# PROBLEMA BREVE A:
Stampa senza alcuna modifica il passo del testo sui propositi per il nuovo anno che comincia con "Era il 21 dicembre" e prosegue fino a "pace di Giacobbo.".

# ESTRATTO DELLA PAGINA:
============

Attenzione: post ad alto contenuto di Lisaggine. Potrebbe provocare effetti collaterali come i preservativi alla benzocaina, tra cui ricordiamo labbra blu, crisi respiratorie, shock allergici.
Tutto iniziò il giorno della fine del mondo.
Era il 21 dicembre 2012.
Giacobbo aveva guadagnato diversi milioni di euro speculando su quella
che sarà in eterno ricordata come la miglior bufala del terzo millennio, mentre io, con un preavviso di due giorni, scoprivo direttive che ci volevano tutti in ferie fino al 7 gennaio.
L’ultima
volta che sono stata in ferie per diciassette giorni filati, avevo tredici anni.
Primo giorno di vacanza: dopo aver riordinato i maglioni per colore e fatto un bagno
di due ore, mi ero infine decisa a prendermi avanti con i propositi del nuovo
anno.
Armata di carta e penna, iniziavo ad arrovellarmi su quali aspetti
fondamentali della vita avrei dovuto comprendere nel corso del 2013, considerando
anche che, se il mondo non era effettivamente finito, stavolta avrei dovuto
impegnarmi più del solito per mantenere i miei propositi.
Una specie di tributo al buon senso, con buona pace di Giacobbo.
Ricapitolando, i punti fondamentali di questo nuovo anno sarebbero
stati:
- comprendere la fondamentale differenza esistente tra una legittima e
sacra indignazione e la sindrome premestruale;
- comprendere perché buona parte del kama sutra insegna a produrre diverse escoriazioni sul corpo dell’amante,
se del caso anche utilizzando oggetti acuminati (?!) e, frattanto, sospendere
ogni sperimentazione esotica nella stanza da letto;
- comprendere come ho potuto pensare, andando in montagna, di aver
dimenticato la pinzetta per le sopracciglia, quando in realtà avevo dimenticato
le chiavi dell’appartamento;
- imparare a percepire nettamente e con largo anticipo se la tavoletta
del water è alzata;
- ma, specialmente, sostituire l’espressione “vaffanculo” con la più
diplomatica “of course”.

============

# DATI DELL'ESERCIZIO:
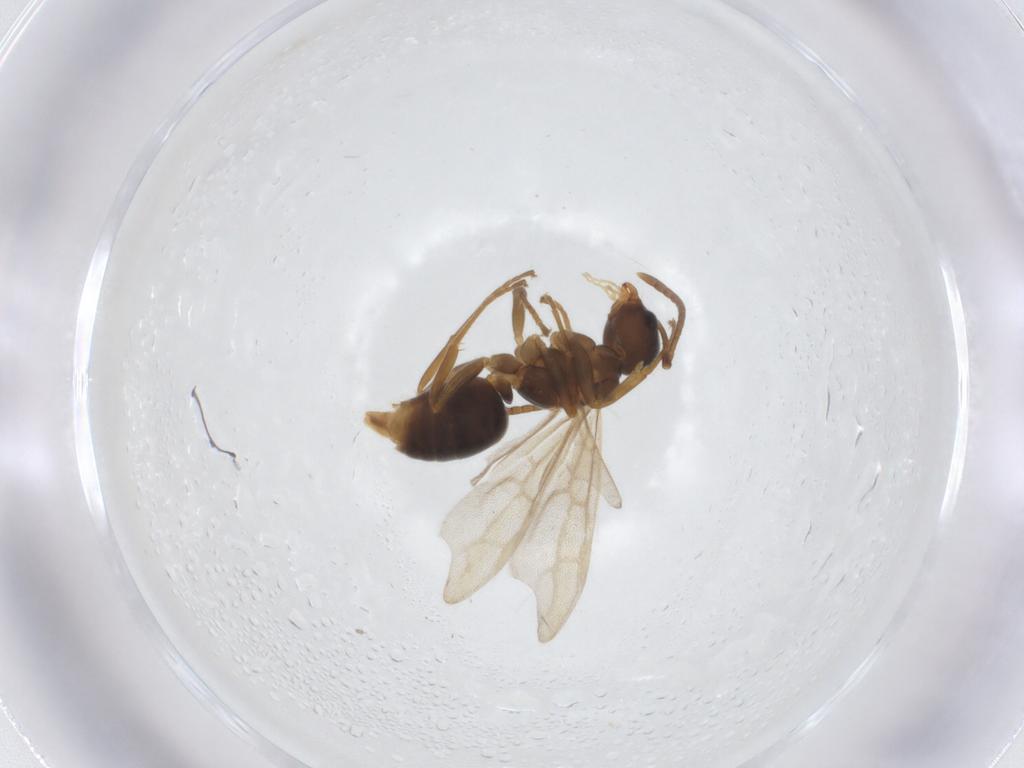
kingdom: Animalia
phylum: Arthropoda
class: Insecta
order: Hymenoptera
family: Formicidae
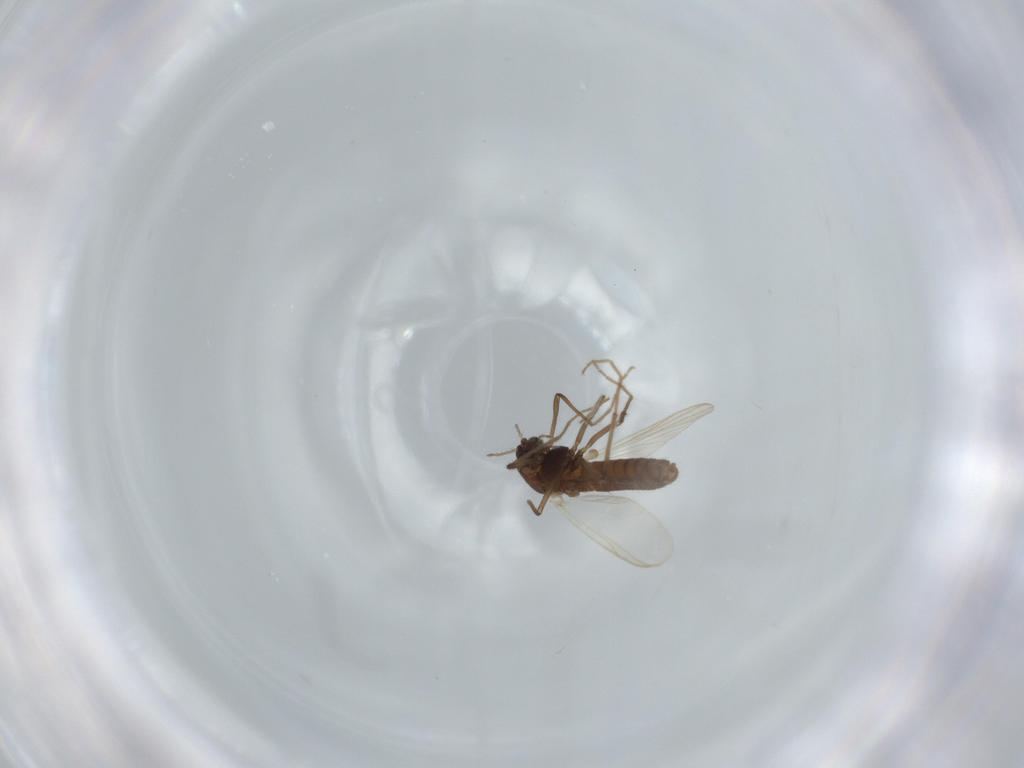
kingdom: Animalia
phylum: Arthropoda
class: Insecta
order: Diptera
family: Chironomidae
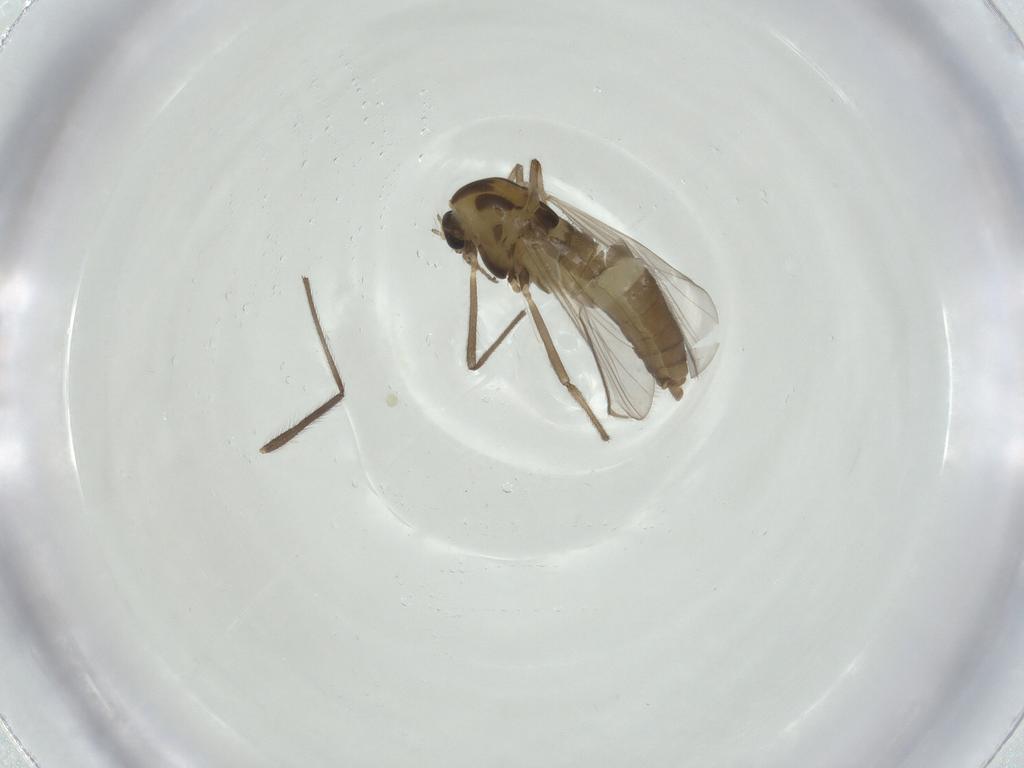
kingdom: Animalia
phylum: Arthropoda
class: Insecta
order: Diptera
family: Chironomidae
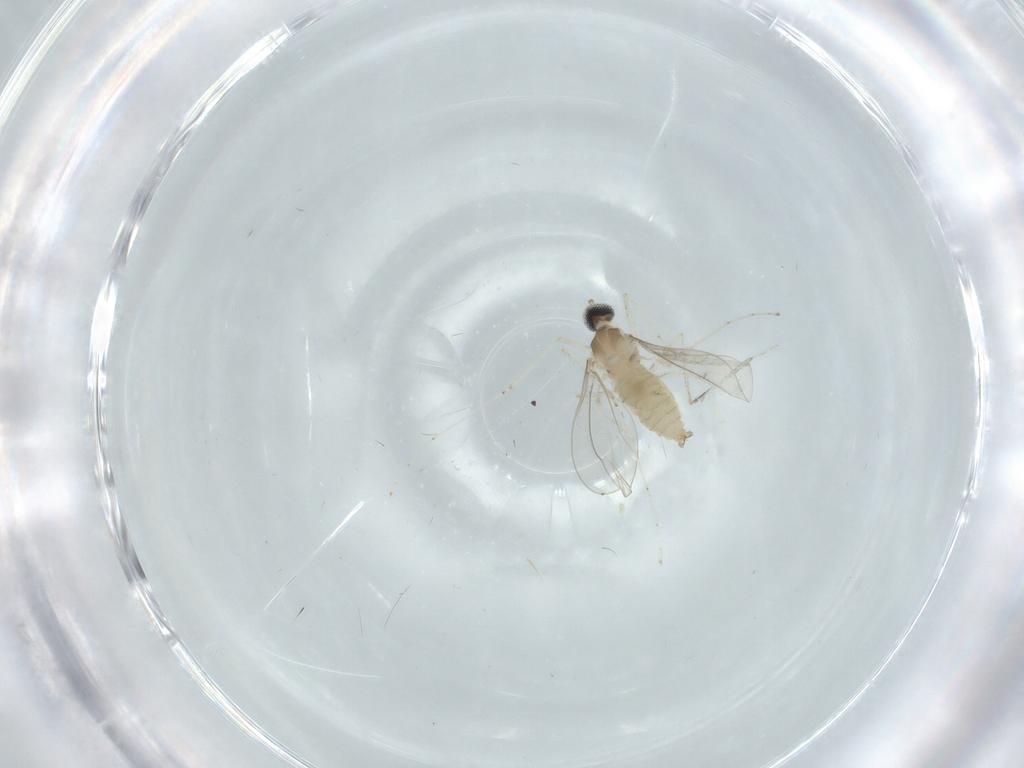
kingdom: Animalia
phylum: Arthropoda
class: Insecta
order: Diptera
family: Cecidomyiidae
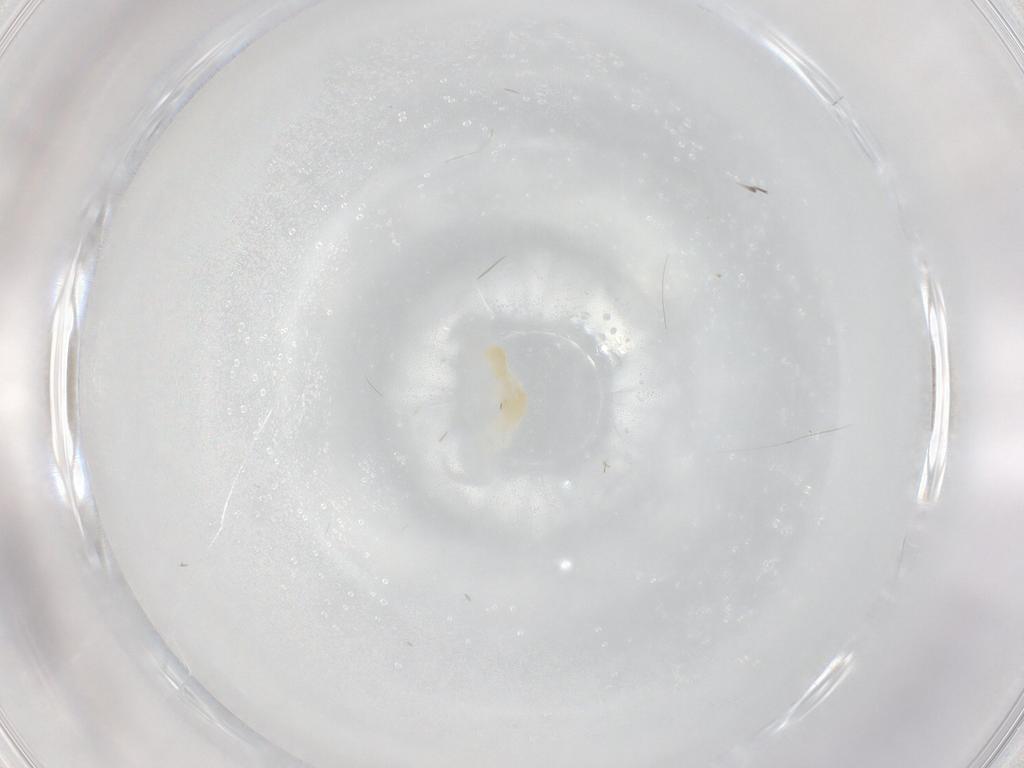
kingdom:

============

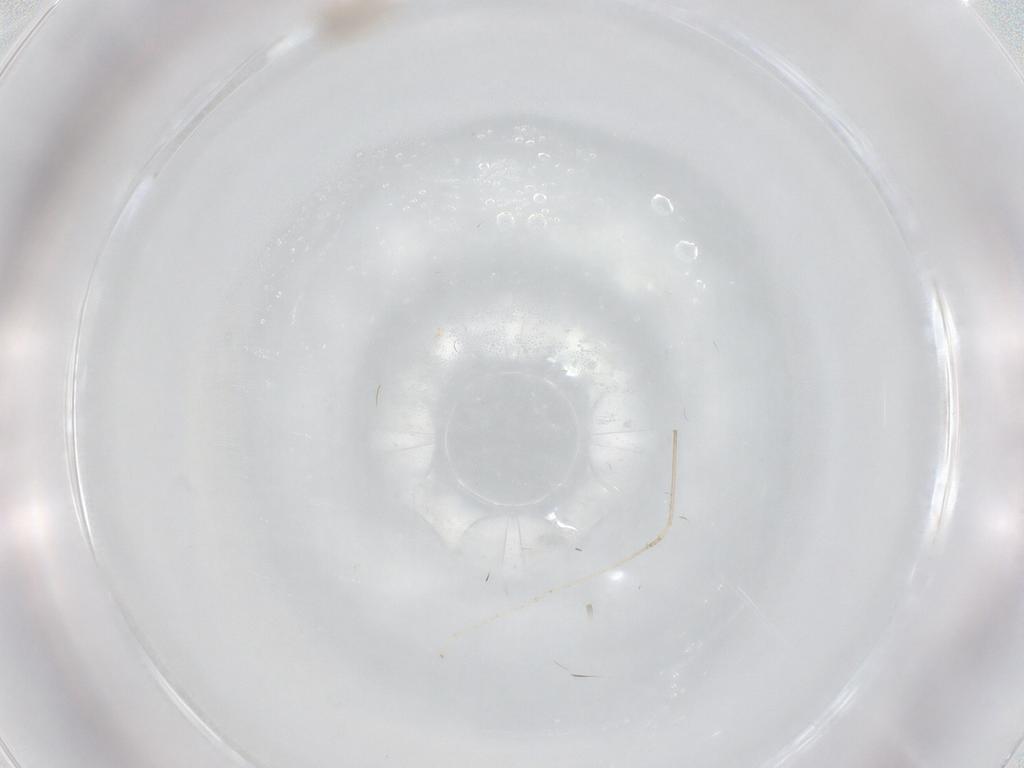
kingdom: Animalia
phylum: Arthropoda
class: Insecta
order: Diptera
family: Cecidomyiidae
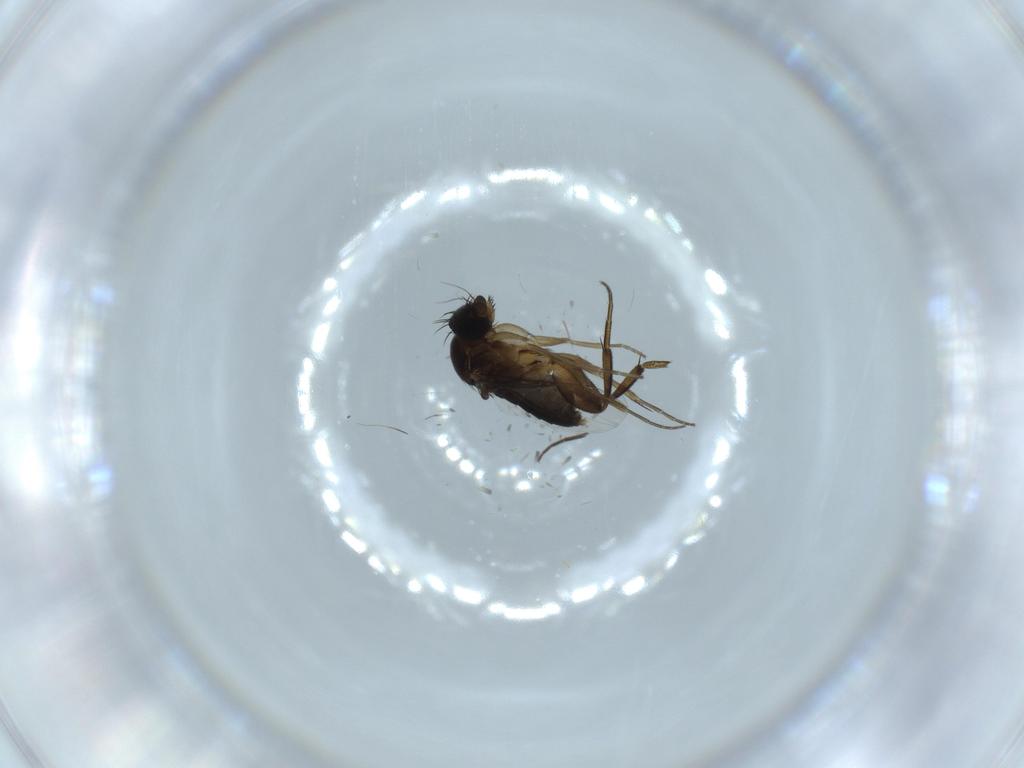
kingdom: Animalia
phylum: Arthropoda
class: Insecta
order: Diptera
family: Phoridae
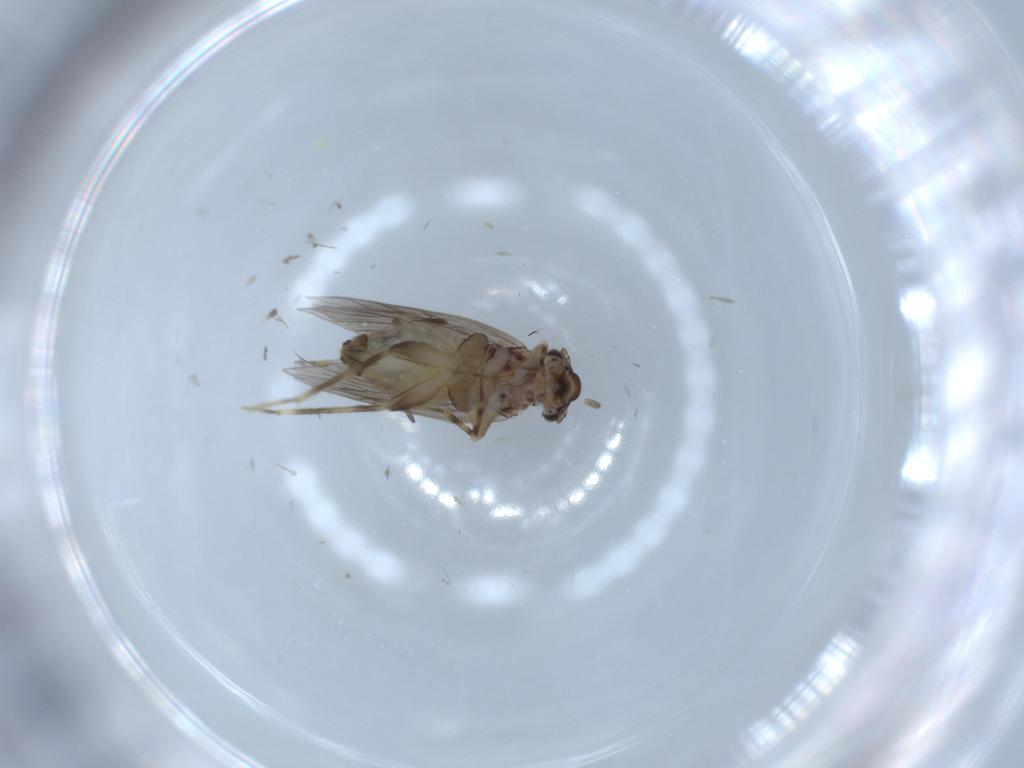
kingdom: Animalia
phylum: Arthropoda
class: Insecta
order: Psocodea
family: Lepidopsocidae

============

# PROBLEMA BREVE B:
Riporta ogni riga dell'elenco che contiene la parola "family", distinguendo tra maiuscole e minuscole.

# RISPOSTA SCRITTA A:
Era il 21 dicembre 2012.
Giacobbo aveva guadagnato diversi milioni di euro speculando su quella
che sarà in eterno ricordata come la miglior bufala del terzo millennio, mentre io, con un preavviso di due giorni, scoprivo direttive che ci volevano tutti in ferie fino al 7 gennaio.
L’ultima
volta che sono stata in ferie per diciassette giorni filati, avevo tredici anni.
Primo giorno di vacanza: dopo aver riordinato i maglioni per colore e fatto un bagno
di due ore, mi ero infine decisa a prendermi avanti con i propositi del nuovo
anno.
Armata di carta e penna, iniziavo ad arrovellarmi su quali aspetti
fondamentali della vita avrei dovuto comprendere nel corso del 2013, considerando
anche che, se il mondo non era effettivamente finito, stavolta avrei dovuto
impegnarmi più del solito per mantenere i miei propositi.
Una specie di tributo al buon senso, con buona pace di Giacobbo.

# RISPOSTA SCRITTA B:
family: Formicidae
family: Chironomidae
family: Chironomidae
family: Cecidomyiidae
family: Cecidomyiidae
family: Phoridae
family: Lepidopsocidae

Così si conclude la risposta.